No, no. Actually the opposite. It's not just the number of developers. The number of developers is growing by over 15% year-over-year. This is nice. What we see, is that there is more demand for developers to take more responsibilities throughout this full software supply chain. So what started as a movement, is now the standup. And we see a growing demand in the market. And by the way to be honest not just for JFrog solution, but also observability solution and also other solutions that complete the full software supply chain mechanism. So my answer is, no. On the contrary, we see a growing demand. And I think that the next stop will be taking your software to the edge.
Thank you, Shlomi.
Our next question comes from Rob Owens with Piper Sandler.
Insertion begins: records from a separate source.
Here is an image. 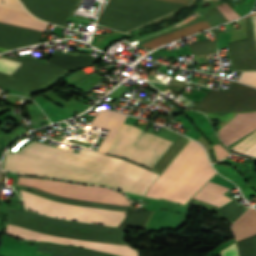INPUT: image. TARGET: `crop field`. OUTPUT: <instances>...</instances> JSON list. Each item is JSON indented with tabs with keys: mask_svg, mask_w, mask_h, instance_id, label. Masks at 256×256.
Returning a JSON list of instances; mask_svg holds the SVG:
<instances>
[{
	"mask_svg": "<svg viewBox=\"0 0 256 256\" xmlns=\"http://www.w3.org/2000/svg\"><path fill=\"white\" fill-rule=\"evenodd\" d=\"M2 181H3V171H2V177H1V183H0V185L2 184Z\"/></svg>",
	"mask_w": 256,
	"mask_h": 256,
	"instance_id": "27",
	"label": "crop field"
},
{
	"mask_svg": "<svg viewBox=\"0 0 256 256\" xmlns=\"http://www.w3.org/2000/svg\"><path fill=\"white\" fill-rule=\"evenodd\" d=\"M19 184L32 186L34 188L42 189L49 193L57 194V195L68 197V198L123 204V205L130 206V203H129L130 201L128 202V200L122 194L106 188L69 184V183L44 180V179L22 178V177L20 179ZM22 187L35 190V192H32V191H29V192L35 195H38L40 197H43L45 199L56 201V202L86 205V206L106 208V209H112V210H118V211H124V212H128L130 208L129 206H123V205L68 199V198L52 195L42 190L34 189L32 187H27V186H22ZM26 191L21 190L22 199L26 209H29L35 213H39L42 215L61 218V219L76 220L80 222L105 224L108 226H118L126 216V213H123V212L92 208V207H86V206H79V205L56 203V202L45 200L43 198L35 196Z\"/></svg>",
	"mask_w": 256,
	"mask_h": 256,
	"instance_id": "2",
	"label": "crop field"
},
{
	"mask_svg": "<svg viewBox=\"0 0 256 256\" xmlns=\"http://www.w3.org/2000/svg\"><path fill=\"white\" fill-rule=\"evenodd\" d=\"M126 115H122L112 111H99L90 125L110 129L106 139L98 149V152L106 153L111 142L119 131L122 123L124 122Z\"/></svg>",
	"mask_w": 256,
	"mask_h": 256,
	"instance_id": "13",
	"label": "crop field"
},
{
	"mask_svg": "<svg viewBox=\"0 0 256 256\" xmlns=\"http://www.w3.org/2000/svg\"><path fill=\"white\" fill-rule=\"evenodd\" d=\"M201 190L205 191V192H208V193H211L213 195H216L218 197H221V198H224L226 200H229L231 198L223 195L222 193L227 191L228 189L226 188H223V187H220L218 185H215V184H212L210 182H208ZM205 192H200L196 197V199H199L201 201H204L206 203H209L211 205H214V206H219L225 202H227L226 200H223L221 198H218V197H215L213 195H210V194H207Z\"/></svg>",
	"mask_w": 256,
	"mask_h": 256,
	"instance_id": "17",
	"label": "crop field"
},
{
	"mask_svg": "<svg viewBox=\"0 0 256 256\" xmlns=\"http://www.w3.org/2000/svg\"><path fill=\"white\" fill-rule=\"evenodd\" d=\"M236 113H223V114H209L208 116L219 119L221 124H225L230 120Z\"/></svg>",
	"mask_w": 256,
	"mask_h": 256,
	"instance_id": "23",
	"label": "crop field"
},
{
	"mask_svg": "<svg viewBox=\"0 0 256 256\" xmlns=\"http://www.w3.org/2000/svg\"><path fill=\"white\" fill-rule=\"evenodd\" d=\"M185 6L162 0H109L97 24L126 32Z\"/></svg>",
	"mask_w": 256,
	"mask_h": 256,
	"instance_id": "5",
	"label": "crop field"
},
{
	"mask_svg": "<svg viewBox=\"0 0 256 256\" xmlns=\"http://www.w3.org/2000/svg\"><path fill=\"white\" fill-rule=\"evenodd\" d=\"M192 108L203 113L255 111L256 89L233 81L228 92L210 89L206 97ZM255 144L256 131L231 149L242 154ZM244 155L256 157V145Z\"/></svg>",
	"mask_w": 256,
	"mask_h": 256,
	"instance_id": "6",
	"label": "crop field"
},
{
	"mask_svg": "<svg viewBox=\"0 0 256 256\" xmlns=\"http://www.w3.org/2000/svg\"><path fill=\"white\" fill-rule=\"evenodd\" d=\"M256 31V16H253ZM252 17L247 20V39L229 43L233 70H256V37Z\"/></svg>",
	"mask_w": 256,
	"mask_h": 256,
	"instance_id": "9",
	"label": "crop field"
},
{
	"mask_svg": "<svg viewBox=\"0 0 256 256\" xmlns=\"http://www.w3.org/2000/svg\"><path fill=\"white\" fill-rule=\"evenodd\" d=\"M208 27H210V24L207 22V20H205V21H202L200 23L194 24L192 26L185 27V28L173 31L171 33L159 36L157 38H154V39L148 41L147 43L143 44V46L154 49L155 47H157L161 44L167 43V42L172 41V40L179 39V38L184 37L186 35H189V34L197 32V31L206 29Z\"/></svg>",
	"mask_w": 256,
	"mask_h": 256,
	"instance_id": "15",
	"label": "crop field"
},
{
	"mask_svg": "<svg viewBox=\"0 0 256 256\" xmlns=\"http://www.w3.org/2000/svg\"><path fill=\"white\" fill-rule=\"evenodd\" d=\"M162 174L167 189L185 202L215 175L207 165L201 148L191 141ZM172 194L165 189L160 176L147 196L156 199L161 197L183 203Z\"/></svg>",
	"mask_w": 256,
	"mask_h": 256,
	"instance_id": "4",
	"label": "crop field"
},
{
	"mask_svg": "<svg viewBox=\"0 0 256 256\" xmlns=\"http://www.w3.org/2000/svg\"><path fill=\"white\" fill-rule=\"evenodd\" d=\"M5 169L28 175L105 185L144 196L158 174L125 160L81 148L78 154L31 142L7 153Z\"/></svg>",
	"mask_w": 256,
	"mask_h": 256,
	"instance_id": "1",
	"label": "crop field"
},
{
	"mask_svg": "<svg viewBox=\"0 0 256 256\" xmlns=\"http://www.w3.org/2000/svg\"><path fill=\"white\" fill-rule=\"evenodd\" d=\"M215 152L217 156V160H220L228 155H230L226 150H224L220 145L215 146Z\"/></svg>",
	"mask_w": 256,
	"mask_h": 256,
	"instance_id": "25",
	"label": "crop field"
},
{
	"mask_svg": "<svg viewBox=\"0 0 256 256\" xmlns=\"http://www.w3.org/2000/svg\"><path fill=\"white\" fill-rule=\"evenodd\" d=\"M7 213L8 223L16 224L20 227L31 229L34 231L50 235L72 237L97 242L125 244L122 241L121 228H109L90 224L50 219L20 209H18L17 211L7 210ZM11 224H8L6 233L16 237L89 247L104 252L119 254L122 256H138V253L128 245L97 243L78 239L50 236L23 229Z\"/></svg>",
	"mask_w": 256,
	"mask_h": 256,
	"instance_id": "3",
	"label": "crop field"
},
{
	"mask_svg": "<svg viewBox=\"0 0 256 256\" xmlns=\"http://www.w3.org/2000/svg\"><path fill=\"white\" fill-rule=\"evenodd\" d=\"M236 241L243 240L256 234V211L251 208L242 214L231 225Z\"/></svg>",
	"mask_w": 256,
	"mask_h": 256,
	"instance_id": "14",
	"label": "crop field"
},
{
	"mask_svg": "<svg viewBox=\"0 0 256 256\" xmlns=\"http://www.w3.org/2000/svg\"><path fill=\"white\" fill-rule=\"evenodd\" d=\"M221 256H237L235 243L221 251Z\"/></svg>",
	"mask_w": 256,
	"mask_h": 256,
	"instance_id": "24",
	"label": "crop field"
},
{
	"mask_svg": "<svg viewBox=\"0 0 256 256\" xmlns=\"http://www.w3.org/2000/svg\"><path fill=\"white\" fill-rule=\"evenodd\" d=\"M239 82L256 86V72H243Z\"/></svg>",
	"mask_w": 256,
	"mask_h": 256,
	"instance_id": "22",
	"label": "crop field"
},
{
	"mask_svg": "<svg viewBox=\"0 0 256 256\" xmlns=\"http://www.w3.org/2000/svg\"><path fill=\"white\" fill-rule=\"evenodd\" d=\"M19 65L20 63L0 58V72L12 75Z\"/></svg>",
	"mask_w": 256,
	"mask_h": 256,
	"instance_id": "20",
	"label": "crop field"
},
{
	"mask_svg": "<svg viewBox=\"0 0 256 256\" xmlns=\"http://www.w3.org/2000/svg\"><path fill=\"white\" fill-rule=\"evenodd\" d=\"M171 144L135 126L123 124L107 154L125 157L152 168Z\"/></svg>",
	"mask_w": 256,
	"mask_h": 256,
	"instance_id": "7",
	"label": "crop field"
},
{
	"mask_svg": "<svg viewBox=\"0 0 256 256\" xmlns=\"http://www.w3.org/2000/svg\"><path fill=\"white\" fill-rule=\"evenodd\" d=\"M0 6L25 11L18 0H0ZM3 7H0V22L44 32L47 23L34 19L29 13Z\"/></svg>",
	"mask_w": 256,
	"mask_h": 256,
	"instance_id": "11",
	"label": "crop field"
},
{
	"mask_svg": "<svg viewBox=\"0 0 256 256\" xmlns=\"http://www.w3.org/2000/svg\"><path fill=\"white\" fill-rule=\"evenodd\" d=\"M169 1H175V2H181V3H187L190 4L192 0H169Z\"/></svg>",
	"mask_w": 256,
	"mask_h": 256,
	"instance_id": "26",
	"label": "crop field"
},
{
	"mask_svg": "<svg viewBox=\"0 0 256 256\" xmlns=\"http://www.w3.org/2000/svg\"><path fill=\"white\" fill-rule=\"evenodd\" d=\"M3 58L22 64L12 76L0 73V85L29 95L45 89L68 72L26 57L24 60L9 56Z\"/></svg>",
	"mask_w": 256,
	"mask_h": 256,
	"instance_id": "8",
	"label": "crop field"
},
{
	"mask_svg": "<svg viewBox=\"0 0 256 256\" xmlns=\"http://www.w3.org/2000/svg\"><path fill=\"white\" fill-rule=\"evenodd\" d=\"M38 252L52 253V256H115L93 250L70 248L40 243Z\"/></svg>",
	"mask_w": 256,
	"mask_h": 256,
	"instance_id": "16",
	"label": "crop field"
},
{
	"mask_svg": "<svg viewBox=\"0 0 256 256\" xmlns=\"http://www.w3.org/2000/svg\"><path fill=\"white\" fill-rule=\"evenodd\" d=\"M219 11L226 17L228 21L240 17L235 11H233L227 4L217 6Z\"/></svg>",
	"mask_w": 256,
	"mask_h": 256,
	"instance_id": "21",
	"label": "crop field"
},
{
	"mask_svg": "<svg viewBox=\"0 0 256 256\" xmlns=\"http://www.w3.org/2000/svg\"><path fill=\"white\" fill-rule=\"evenodd\" d=\"M188 140V138L180 135L178 139L172 144V146L167 150V152L156 163V165L152 168V171L161 173Z\"/></svg>",
	"mask_w": 256,
	"mask_h": 256,
	"instance_id": "18",
	"label": "crop field"
},
{
	"mask_svg": "<svg viewBox=\"0 0 256 256\" xmlns=\"http://www.w3.org/2000/svg\"><path fill=\"white\" fill-rule=\"evenodd\" d=\"M78 0H21L36 17L63 26Z\"/></svg>",
	"mask_w": 256,
	"mask_h": 256,
	"instance_id": "10",
	"label": "crop field"
},
{
	"mask_svg": "<svg viewBox=\"0 0 256 256\" xmlns=\"http://www.w3.org/2000/svg\"><path fill=\"white\" fill-rule=\"evenodd\" d=\"M0 50H2V51H6L7 49L0 48Z\"/></svg>",
	"mask_w": 256,
	"mask_h": 256,
	"instance_id": "28",
	"label": "crop field"
},
{
	"mask_svg": "<svg viewBox=\"0 0 256 256\" xmlns=\"http://www.w3.org/2000/svg\"><path fill=\"white\" fill-rule=\"evenodd\" d=\"M254 129H256V111L237 113L230 122L218 131V134L228 146Z\"/></svg>",
	"mask_w": 256,
	"mask_h": 256,
	"instance_id": "12",
	"label": "crop field"
},
{
	"mask_svg": "<svg viewBox=\"0 0 256 256\" xmlns=\"http://www.w3.org/2000/svg\"><path fill=\"white\" fill-rule=\"evenodd\" d=\"M211 31L215 33L216 40L214 41L201 40L197 43L189 45V48L191 49L195 57L217 53L218 27L211 29Z\"/></svg>",
	"mask_w": 256,
	"mask_h": 256,
	"instance_id": "19",
	"label": "crop field"
}]
</instances>
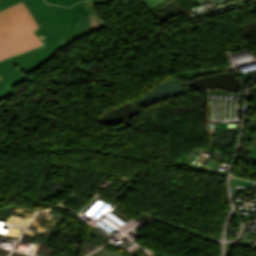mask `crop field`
I'll return each mask as SVG.
<instances>
[{"label": "crop field", "mask_w": 256, "mask_h": 256, "mask_svg": "<svg viewBox=\"0 0 256 256\" xmlns=\"http://www.w3.org/2000/svg\"><path fill=\"white\" fill-rule=\"evenodd\" d=\"M23 0H0V11Z\"/></svg>", "instance_id": "obj_6"}, {"label": "crop field", "mask_w": 256, "mask_h": 256, "mask_svg": "<svg viewBox=\"0 0 256 256\" xmlns=\"http://www.w3.org/2000/svg\"><path fill=\"white\" fill-rule=\"evenodd\" d=\"M109 0H90V2H93V3H100V4H106ZM169 0H142V3L145 4V6L148 8V9H152L162 3H165Z\"/></svg>", "instance_id": "obj_4"}, {"label": "crop field", "mask_w": 256, "mask_h": 256, "mask_svg": "<svg viewBox=\"0 0 256 256\" xmlns=\"http://www.w3.org/2000/svg\"><path fill=\"white\" fill-rule=\"evenodd\" d=\"M37 27L23 2L0 12V61L42 45Z\"/></svg>", "instance_id": "obj_3"}, {"label": "crop field", "mask_w": 256, "mask_h": 256, "mask_svg": "<svg viewBox=\"0 0 256 256\" xmlns=\"http://www.w3.org/2000/svg\"><path fill=\"white\" fill-rule=\"evenodd\" d=\"M79 1H83V0H46V2H49V3L60 4V5L68 6V7H70L71 5H73Z\"/></svg>", "instance_id": "obj_5"}, {"label": "crop field", "mask_w": 256, "mask_h": 256, "mask_svg": "<svg viewBox=\"0 0 256 256\" xmlns=\"http://www.w3.org/2000/svg\"><path fill=\"white\" fill-rule=\"evenodd\" d=\"M252 160L253 161H251V162L256 164V145H255V147L253 149Z\"/></svg>", "instance_id": "obj_7"}, {"label": "crop field", "mask_w": 256, "mask_h": 256, "mask_svg": "<svg viewBox=\"0 0 256 256\" xmlns=\"http://www.w3.org/2000/svg\"><path fill=\"white\" fill-rule=\"evenodd\" d=\"M38 26L41 22L69 26L65 36L59 41L63 46L78 40L107 24L95 11L94 5L80 2L69 9L46 4L44 0H25Z\"/></svg>", "instance_id": "obj_2"}, {"label": "crop field", "mask_w": 256, "mask_h": 256, "mask_svg": "<svg viewBox=\"0 0 256 256\" xmlns=\"http://www.w3.org/2000/svg\"><path fill=\"white\" fill-rule=\"evenodd\" d=\"M138 256H143L142 254L138 255Z\"/></svg>", "instance_id": "obj_9"}, {"label": "crop field", "mask_w": 256, "mask_h": 256, "mask_svg": "<svg viewBox=\"0 0 256 256\" xmlns=\"http://www.w3.org/2000/svg\"><path fill=\"white\" fill-rule=\"evenodd\" d=\"M67 28L41 23L34 32L44 45L0 62V99L15 93L12 86L29 80L28 74L39 69L62 49L58 41Z\"/></svg>", "instance_id": "obj_1"}, {"label": "crop field", "mask_w": 256, "mask_h": 256, "mask_svg": "<svg viewBox=\"0 0 256 256\" xmlns=\"http://www.w3.org/2000/svg\"><path fill=\"white\" fill-rule=\"evenodd\" d=\"M114 256H122V255H120V254H117V255H114Z\"/></svg>", "instance_id": "obj_8"}]
</instances>
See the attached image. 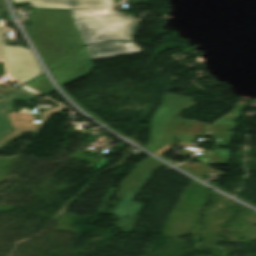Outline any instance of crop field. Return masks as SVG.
Segmentation results:
<instances>
[{
	"mask_svg": "<svg viewBox=\"0 0 256 256\" xmlns=\"http://www.w3.org/2000/svg\"><path fill=\"white\" fill-rule=\"evenodd\" d=\"M43 94H48L52 91H54V89L48 84V82L46 81L44 75L25 84Z\"/></svg>",
	"mask_w": 256,
	"mask_h": 256,
	"instance_id": "obj_8",
	"label": "crop field"
},
{
	"mask_svg": "<svg viewBox=\"0 0 256 256\" xmlns=\"http://www.w3.org/2000/svg\"><path fill=\"white\" fill-rule=\"evenodd\" d=\"M54 112H55L54 110H45V111H43L42 112L43 121L46 122Z\"/></svg>",
	"mask_w": 256,
	"mask_h": 256,
	"instance_id": "obj_9",
	"label": "crop field"
},
{
	"mask_svg": "<svg viewBox=\"0 0 256 256\" xmlns=\"http://www.w3.org/2000/svg\"><path fill=\"white\" fill-rule=\"evenodd\" d=\"M36 96H38V93L22 86L0 98V140L11 131H13L8 114L6 112L14 109L13 100L29 101Z\"/></svg>",
	"mask_w": 256,
	"mask_h": 256,
	"instance_id": "obj_5",
	"label": "crop field"
},
{
	"mask_svg": "<svg viewBox=\"0 0 256 256\" xmlns=\"http://www.w3.org/2000/svg\"><path fill=\"white\" fill-rule=\"evenodd\" d=\"M86 48L92 60L141 51L136 43L109 42L88 46Z\"/></svg>",
	"mask_w": 256,
	"mask_h": 256,
	"instance_id": "obj_7",
	"label": "crop field"
},
{
	"mask_svg": "<svg viewBox=\"0 0 256 256\" xmlns=\"http://www.w3.org/2000/svg\"><path fill=\"white\" fill-rule=\"evenodd\" d=\"M28 32L49 69L84 45L68 10L34 9Z\"/></svg>",
	"mask_w": 256,
	"mask_h": 256,
	"instance_id": "obj_2",
	"label": "crop field"
},
{
	"mask_svg": "<svg viewBox=\"0 0 256 256\" xmlns=\"http://www.w3.org/2000/svg\"><path fill=\"white\" fill-rule=\"evenodd\" d=\"M94 68L92 60L83 47L64 65L52 70L58 83L62 86L88 74Z\"/></svg>",
	"mask_w": 256,
	"mask_h": 256,
	"instance_id": "obj_4",
	"label": "crop field"
},
{
	"mask_svg": "<svg viewBox=\"0 0 256 256\" xmlns=\"http://www.w3.org/2000/svg\"><path fill=\"white\" fill-rule=\"evenodd\" d=\"M14 131L0 141V148L24 132L36 133L42 124L33 123L35 115L22 108L19 113H8Z\"/></svg>",
	"mask_w": 256,
	"mask_h": 256,
	"instance_id": "obj_6",
	"label": "crop field"
},
{
	"mask_svg": "<svg viewBox=\"0 0 256 256\" xmlns=\"http://www.w3.org/2000/svg\"><path fill=\"white\" fill-rule=\"evenodd\" d=\"M31 8L69 9L84 44L131 40L135 18L115 11L113 0H13Z\"/></svg>",
	"mask_w": 256,
	"mask_h": 256,
	"instance_id": "obj_1",
	"label": "crop field"
},
{
	"mask_svg": "<svg viewBox=\"0 0 256 256\" xmlns=\"http://www.w3.org/2000/svg\"><path fill=\"white\" fill-rule=\"evenodd\" d=\"M0 58L7 60L9 73L21 83L42 74L30 49L5 46V33L2 27H0Z\"/></svg>",
	"mask_w": 256,
	"mask_h": 256,
	"instance_id": "obj_3",
	"label": "crop field"
},
{
	"mask_svg": "<svg viewBox=\"0 0 256 256\" xmlns=\"http://www.w3.org/2000/svg\"><path fill=\"white\" fill-rule=\"evenodd\" d=\"M0 18H2V8H0Z\"/></svg>",
	"mask_w": 256,
	"mask_h": 256,
	"instance_id": "obj_10",
	"label": "crop field"
},
{
	"mask_svg": "<svg viewBox=\"0 0 256 256\" xmlns=\"http://www.w3.org/2000/svg\"><path fill=\"white\" fill-rule=\"evenodd\" d=\"M0 7H2L1 4H0Z\"/></svg>",
	"mask_w": 256,
	"mask_h": 256,
	"instance_id": "obj_12",
	"label": "crop field"
},
{
	"mask_svg": "<svg viewBox=\"0 0 256 256\" xmlns=\"http://www.w3.org/2000/svg\"><path fill=\"white\" fill-rule=\"evenodd\" d=\"M127 177H128V176H127ZM123 181H124V180H123ZM122 183H123V182H122ZM122 183H121V184H122ZM121 184H120V185H121ZM118 192H119V191H118ZM118 192L116 193V197H117V195H118ZM117 199H118V198H117Z\"/></svg>",
	"mask_w": 256,
	"mask_h": 256,
	"instance_id": "obj_11",
	"label": "crop field"
}]
</instances>
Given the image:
Good afternoon. Thanks for taking my question. You touched on it earlier in the call, but I was hoping you could elaborate a little bit more on your channel strategy, relative to how much of your revenue currently comes from the channel? And as you look at the appointment of Kelly Hartman, to the new Head of Channels role, what should we expect longer term? Is this to drive larger strategic types of opportunities, or is this to drive more of the velocity-related opportunities you're seeing now? Thanks.
So I'll address the first part and then Shlomi, can give some more [Technical Difficulty] strategy. So, today our channel is very, very minimal relatively to the dire overall business. Revenues that's coming from marketplaces, they approximately about 10% to 15% of overall bulk business. It's growing very fast, actually very fast-growing channel for us, but still a smaller portion of our entire revenue.
We also have some resellers who act more as a procurement agents rather than value-added resellers or systems integrators. So it's really a greenfield for us to expand this program in this go-to-market.
Regarding the strategy, as I mentioned before the next logical step for us is to be in the very strong mechanism that work with partners work with the top five IAS of the world in different regions in places and organizations that we didn't get into and this is not just government or highly regulated environment, but a very big project.
We moved our all partners and channels activity under our CRO organization and hired a very senior savvy partner leader to manage it all. This will be split as everything else between the cloud and the on-prem. And while in the cloud, it's more mature, because we built a partnership with AWS with GCP and with Azure. We are now paving the way for more collaboration with system integrator and with the professional service company, and not just feel endless that we see now coming from the market.
The big thing the big change that we expect to see is that currently most of those partners are reaching out to us also on a full inbound way, because the customers send them to work with JFrog. And what we want to see is that these customers are also -- these partners sorry are also working with us in order to reach out the market that we are still not exploring in different geographies and in different domains.
All right. Thank you.
We're showing no further questions in queue at this time. I'd like to turn the call back to Shlomi Ben Haim for closing remarks.
Guys, I would like to thank you all for joining us today. In today's market, it's very important that the company will be focused on the strategy and allocate not only the resources, but also the capital in a wise way. JFrog is paving its way to a very successful 2022, and may the Frog be with all of you. Thank you very much.
This concludes today's conference call. Thank you for participating. You may now disconnect.